В дверь постучались. Вошел Притвиц. Этот златокудрый розовощекий херувим сейчас раздражал ее.
— Фрау, — Притвиц смастерил на физиономии таинственное и торжественное выражение, — вы тут скучаете, как дама в ожидании ушедшего в поход рыцаря, а события могут отменить его возвращение, война разгорается, и возникают все новые загадки.

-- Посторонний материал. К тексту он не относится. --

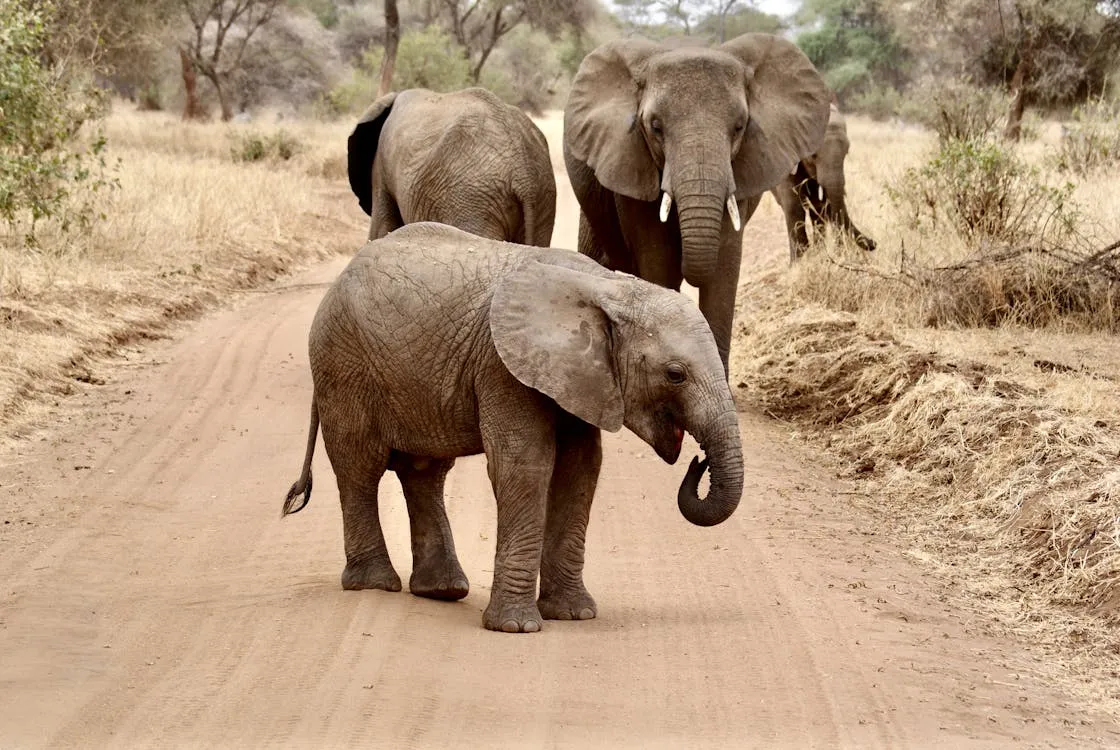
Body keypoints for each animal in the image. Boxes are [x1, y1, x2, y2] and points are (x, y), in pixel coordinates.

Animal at [770, 101, 873, 263]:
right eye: (813, 155)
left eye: (847, 152)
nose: (874, 243)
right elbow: (793, 205)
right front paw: (798, 264)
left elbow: (825, 205)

— И что это за новые загадки?
— Например, — сказал, заглядывая ей в глаза и кокетничая, Притвиц, — было четверо перебежчиков из отряда бессмертного товарища Реткина. Один из них собирался вчера привести человека, который согласится разведать расположение банды этого Реткина. Так вот: он не явился. Не явится и человек, которого он должен был привести. Кроме того, ходят слухи, что прямо из комендатуры он двинулся к тому самому Реткину, о котором шла речь.
Она вспомнила бородача, обещавшего привести человека для засылки в Редькину. Неужели это был свой? Он тогда не внушил ей никакой симпатии. Наоборот, ей он показался кулаком, думающим только о мошне. Вот другой — рослый, голубоглазый, наоборот, вызывал в ней инстинктивное доверие. Но разведчик и должен так маскироваться, как тот бородач.
— Он же сам сдался. Разве он посмеет к ним вернуться? Они его убьют!
— О женщины! — философски сказал Притвиц. — Фрау Мальтцов, скажите, вы пьете настоящее французское шампанское?
— Я чувствую, что оно появилось в офицерском клубе, — улыбнулась Полина. Но разговор надо было продолжить. — Но я бы на месте того человека ни за что бы не вернулась к партизанам.
— Полин, — сказал Притвиц, пытаясь взять ее руку, — Полин, вы милы, больше того, вы прекрасны, как истинная русалка, но что вы можете знать о мужчинах. Он русский. Если он не предатель, следовательно, он за партизан...
— Следовательно, я предатель? — спросила Полина, выпрямляясь.
— О, — сказал запутавшийся Притвиц, — вы!.. Вы чудо. Вы европеянка! При чем здесь вы?
— Продолжайте, — перебила Полина, — ход ваших рассуждений гораздо интереснее ваших комплиментов.
— Так вот, — сказал уже с меньшим одушевлением Притвиц, — он сбежал от своих в минуту их разгрома и собственной слабости. Теперь, когда партизаны набрались сил, он жаждет загладить свою вину. Он возвращается с повинной, и не просто с повинной, а со сведениями.
— Но что за сведения он мог принести? — спросила Полина. — Что в них способно заслужить реабилитацию?
— Сведения серьезны, — сказал, построжав, Притвиц, — он сообщит им, что шеф готовит агентуру. Они будут бдительнее.